Daniela Beltrani
Art and life face to face: artist and public meet through performance art in the streets
Performance title: Per speculum #6
Photo Credit: Lilyana Karadjova
Abstract
Monday September 18
12noon – 1:30pm CST | 19:00 – 20:30 CET
A Presentation
Since 2019 my artistic practice has predominantly manifested in the open spaces of cities and towns in Italy and across Europe. I take great pleasure in conceptualising and presenting my performances in the appealing city centres drenched in history and architecture, forgotten stories, surviving customs; in causing the passerby to stop and look, invest time and energy, ask questions, offer answers; in engendering a transient community brought together by art. The reflection on the many encounters with the other in the street triggered the shift of my focus from artist/artwork to audience. I began a textual research in a relatively recent field of studies: audience engagement.
Performance art is an artform sui generis, insofar as it is ephemeral, unmediated, dematerialised, informal, free and accessible to all. It does not require a designated space, a ticket, or a critic, to be experienced: it is enough to be human. Can we call audience the people whose curiosity is piqued by a performance in the street? Can we open up to other sciences to explain the sometimes magical mechanisms of engagement between the artist and the other in the street? What about those who spurn performance art?

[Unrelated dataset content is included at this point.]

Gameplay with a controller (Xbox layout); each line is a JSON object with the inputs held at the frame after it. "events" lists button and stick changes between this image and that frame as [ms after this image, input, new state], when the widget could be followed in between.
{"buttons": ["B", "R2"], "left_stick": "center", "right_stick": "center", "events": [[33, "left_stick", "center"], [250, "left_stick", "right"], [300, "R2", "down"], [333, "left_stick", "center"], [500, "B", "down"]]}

After a short contextualisation and introduction, I will depart from a specific definition of performance art and select the two guiding key words, experience and people. I will unfold possible meanings of the former, drawing concepts also from psychological aesthetics and positive psychology, whilst preparing the ground for the latter. I will then widen the term audience to include public, particularly with regard to performance art presented in open spaces, which therefore offers two exciting dimensions: complete accessibility and possibility of intervention. These are manifestations of liveness, one of the topics of audience research in the performing arts. Recovering the initial word experience and drawing from the most recent research in performance studies, I will move onto discuss the prospect of liveness as experience, not as a monolithically ontological quality of performance art, but as a lively and contingent dimension of the intersubjective relationship. Lastly, I will introduce the metaphor of kōan for spontaneous performance art, before moving on to apply the interesting kōan/satori cognitive schema from recent research, to put forward a possible explanation for the mechanisms of resistance to performance art or its potential overcoming.